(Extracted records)

*** Begin section ***

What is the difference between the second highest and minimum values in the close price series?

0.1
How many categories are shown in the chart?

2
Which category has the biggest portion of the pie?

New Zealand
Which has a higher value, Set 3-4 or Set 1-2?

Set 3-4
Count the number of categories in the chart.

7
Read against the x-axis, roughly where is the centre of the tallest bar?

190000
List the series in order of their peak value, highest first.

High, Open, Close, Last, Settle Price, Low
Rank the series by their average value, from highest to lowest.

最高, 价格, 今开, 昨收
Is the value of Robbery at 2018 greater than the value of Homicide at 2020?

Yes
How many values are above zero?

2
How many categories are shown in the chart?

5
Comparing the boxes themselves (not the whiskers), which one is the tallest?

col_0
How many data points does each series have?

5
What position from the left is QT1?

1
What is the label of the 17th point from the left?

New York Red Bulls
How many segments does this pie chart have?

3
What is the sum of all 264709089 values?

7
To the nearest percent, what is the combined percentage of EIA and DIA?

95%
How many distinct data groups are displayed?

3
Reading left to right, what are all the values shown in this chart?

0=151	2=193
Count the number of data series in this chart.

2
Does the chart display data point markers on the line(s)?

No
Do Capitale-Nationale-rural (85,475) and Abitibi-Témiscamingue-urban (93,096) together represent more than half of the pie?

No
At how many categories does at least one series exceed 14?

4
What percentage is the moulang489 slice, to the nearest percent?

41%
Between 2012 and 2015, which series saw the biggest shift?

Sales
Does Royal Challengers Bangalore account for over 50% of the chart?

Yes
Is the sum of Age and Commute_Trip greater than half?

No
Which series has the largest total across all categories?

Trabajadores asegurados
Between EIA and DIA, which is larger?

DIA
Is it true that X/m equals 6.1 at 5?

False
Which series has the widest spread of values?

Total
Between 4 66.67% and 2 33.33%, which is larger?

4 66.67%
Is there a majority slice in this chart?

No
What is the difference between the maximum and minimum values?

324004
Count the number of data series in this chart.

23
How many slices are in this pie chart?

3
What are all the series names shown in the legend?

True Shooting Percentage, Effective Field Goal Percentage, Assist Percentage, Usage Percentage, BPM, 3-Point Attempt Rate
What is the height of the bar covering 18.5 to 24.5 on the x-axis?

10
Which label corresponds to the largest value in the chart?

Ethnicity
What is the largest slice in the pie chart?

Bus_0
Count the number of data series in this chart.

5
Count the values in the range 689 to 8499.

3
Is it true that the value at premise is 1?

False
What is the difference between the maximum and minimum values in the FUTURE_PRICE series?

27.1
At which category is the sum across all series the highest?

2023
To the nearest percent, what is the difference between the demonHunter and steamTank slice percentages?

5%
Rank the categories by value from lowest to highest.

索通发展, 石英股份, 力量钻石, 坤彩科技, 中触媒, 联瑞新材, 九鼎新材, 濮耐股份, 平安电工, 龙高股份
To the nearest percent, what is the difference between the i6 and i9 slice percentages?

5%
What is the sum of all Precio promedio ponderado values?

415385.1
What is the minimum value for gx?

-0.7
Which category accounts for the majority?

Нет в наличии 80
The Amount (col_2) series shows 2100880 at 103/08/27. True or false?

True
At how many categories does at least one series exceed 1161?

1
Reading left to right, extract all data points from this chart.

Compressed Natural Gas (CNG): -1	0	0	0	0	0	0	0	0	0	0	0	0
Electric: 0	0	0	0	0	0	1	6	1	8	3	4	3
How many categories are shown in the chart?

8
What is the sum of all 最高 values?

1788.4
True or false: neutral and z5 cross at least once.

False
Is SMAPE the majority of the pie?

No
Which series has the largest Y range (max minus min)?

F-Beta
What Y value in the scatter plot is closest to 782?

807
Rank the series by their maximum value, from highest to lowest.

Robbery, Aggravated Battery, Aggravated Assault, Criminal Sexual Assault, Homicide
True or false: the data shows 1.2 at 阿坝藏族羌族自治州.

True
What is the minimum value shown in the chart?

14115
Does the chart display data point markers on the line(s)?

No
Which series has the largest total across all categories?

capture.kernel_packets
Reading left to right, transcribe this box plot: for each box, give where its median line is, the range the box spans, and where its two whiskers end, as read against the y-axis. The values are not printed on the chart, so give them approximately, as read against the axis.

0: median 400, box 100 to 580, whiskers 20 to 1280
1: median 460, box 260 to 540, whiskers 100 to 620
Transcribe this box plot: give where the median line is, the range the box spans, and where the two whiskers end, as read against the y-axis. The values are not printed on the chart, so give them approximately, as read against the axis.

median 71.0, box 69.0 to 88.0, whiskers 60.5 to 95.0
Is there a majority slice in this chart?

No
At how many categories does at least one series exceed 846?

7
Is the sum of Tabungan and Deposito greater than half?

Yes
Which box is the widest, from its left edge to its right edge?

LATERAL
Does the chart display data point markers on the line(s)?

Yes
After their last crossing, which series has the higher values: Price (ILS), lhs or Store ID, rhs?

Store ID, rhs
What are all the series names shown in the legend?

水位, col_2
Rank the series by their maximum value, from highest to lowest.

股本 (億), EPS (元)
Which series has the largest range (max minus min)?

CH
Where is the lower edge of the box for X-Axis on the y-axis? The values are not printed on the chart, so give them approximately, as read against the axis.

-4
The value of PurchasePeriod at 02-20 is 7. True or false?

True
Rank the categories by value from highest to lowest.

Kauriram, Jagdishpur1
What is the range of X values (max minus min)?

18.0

*** End section ***

◆ EXERCISE
Rewrite the material above, changing every occurrence of "data point markers" to "point symbols" and leaving all other text untouched.

◆ RESULT OF THE TASK
What is the difference between the second highest and minimum values in the close price series?

0.1
How many categories are shown in the chart?

2
Which category has the biggest portion of the pie?

New Zealand
Which has a higher value, Set 3-4 or Set 1-2?

Set 3-4
Count the number of categories in the chart.

7
Read against the x-axis, roughly where is the centre of the tallest bar?

190000
List the series in order of their peak value, highest first.

High, Open, Close, Last, Settle Price, Low
Rank the series by their average value, from highest to lowest.

最高, 价格, 今开, 昨收
Is the value of Robbery at 2018 greater than the value of Homicide at 2020?

Yes
How many values are above zero?

2
How many categories are shown in the chart?

5
Comparing the boxes themselves (not the whiskers), which one is the tallest?

col_0
How many data points does each series have?

5
What position from the left is QT1?

1
What is the label of the 17th point from the left?

New York Red Bulls
How many segments does this pie chart have?

3
What is the sum of all 264709089 values?

7
To the nearest percent, what is the combined percentage of EIA and DIA?

95%
How many distinct data groups are displayed?

3
Reading left to right, what are all the values shown in this chart?

0=151	2=193
Count the number of data series in this chart.

2
Does the chart display point symbols on the line(s)?

No
Do Capitale-Nationale-rural (85,475) and Abitibi-Témiscamingue-urban (93,096) together represent more than half of the pie?

No
At how many categories does at least one series exceed 14?

4
What percentage is the moulang489 slice, to the nearest percent?

41%
Between 2012 and 2015, which series saw the biggest shift?

Sales
Does Royal Challengers Bangalore account for over 50% of the chart?

Yes
Is the sum of Age and Commute_Trip greater than half?

No
Which series has the largest total across all categories?

Trabajadores asegurados
Between EIA and DIA, which is larger?

DIA
Is it true that X/m equals 6.1 at 5?

False
Which series has the widest spread of values?

Total
Between 4 66.67% and 2 33.33%, which is larger?

4 66.67%
Is there a majority slice in this chart?

No
What is the difference between the maximum and minimum values?

324004
Count the number of data series in this chart.

23
How many slices are in this pie chart?

3
What are all the series names shown in the legend?

True Shooting Percentage, Effective Field Goal Percentage, Assist Percentage, Usage Percentage, BPM, 3-Point Attempt Rate
What is the height of the bar covering 18.5 to 24.5 on the x-axis?

10
Which label corresponds to the largest value in the chart?

Ethnicity
What is the largest slice in the pie chart?

Bus_0
Count the number of data series in this chart.

5
Count the values in the range 689 to 8499.

3
Is it true that the value at premise is 1?

False
What is the difference between the maximum and minimum values in the FUTURE_PRICE series?

27.1
At which category is the sum across all series the highest?

2023
To the nearest percent, what is the difference between the demonHunter and steamTank slice percentages?

5%
Rank the categories by value from lowest to highest.

索通发展, 石英股份, 力量钻石, 坤彩科技, 中触媒, 联瑞新材, 九鼎新材, 濮耐股份, 平安电工, 龙高股份
To the nearest percent, what is the difference between the i6 and i9 slice percentages?

5%
What is the sum of all Precio promedio ponderado values?

415385.1
What is the minimum value for gx?

-0.7
Which category accounts for the majority?

Нет в наличии 80
The Amount (col_2) series shows 2100880 at 103/08/27. True or false?

True
At how many categories does at least one series exceed 1161?

1
Reading left to right, extract all data points from this chart.

Compressed Natural Gas (CNG): -1	0	0	0	0	0	0	0	0	0	0	0	0
Electric: 0	0	0	0	0	0	1	6	1	8	3	4	3
How many categories are shown in the chart?

8
What is the sum of all 最高 values?

1788.4
True or false: neutral and z5 cross at least once.

False
Is SMAPE the majority of the pie?

No
Which series has the largest Y range (max minus min)?

F-Beta
What Y value in the scatter plot is closest to 782?

807
Rank the series by their maximum value, from highest to lowest.

Robbery, Aggravated Battery, Aggravated Assault, Criminal Sexual Assault, Homicide
True or false: the data shows 1.2 at 阿坝藏族羌族自治州.

True
What is the minimum value shown in the chart?

14115
Does the chart display point symbols on the line(s)?

No
Which series has the largest total across all categories?

capture.kernel_packets
Reading left to right, transcribe this box plot: for each box, give where its median line is, the range the box spans, and where its two whiskers end, as read against the y-axis. The values are not printed on the chart, so give them approximately, as read against the axis.

0: median 400, box 100 to 580, whiskers 20 to 1280
1: median 460, box 260 to 540, whiskers 100 to 620
Transcribe this box plot: give where the median line is, the range the box spans, and where the two whiskers end, as read against the y-axis. The values are not printed on the chart, so give them approximately, as read against the axis.

median 71.0, box 69.0 to 88.0, whiskers 60.5 to 95.0
Is there a majority slice in this chart?

No
At how many categories does at least one series exceed 846?

7
Is the sum of Tabungan and Deposito greater than half?

Yes
Which box is the widest, from its left edge to its right edge?

LATERAL
Does the chart display point symbols on the line(s)?

Yes
After their last crossing, which series has the higher values: Price (ILS), lhs or Store ID, rhs?

Store ID, rhs
What are all the series names shown in the legend?

水位, col_2
Rank the series by their maximum value, from highest to lowest.

股本 (億), EPS (元)
Which series has the largest range (max minus min)?

CH
Where is the lower edge of the box for X-Axis on the y-axis? The values are not printed on the chart, so give them approximately, as read against the axis.

-4
The value of PurchasePeriod at 02-20 is 7. True or false?

True
Rank the categories by value from highest to lowest.

Kauriram, Jagdishpur1
What is the range of X values (max minus min)?

18.0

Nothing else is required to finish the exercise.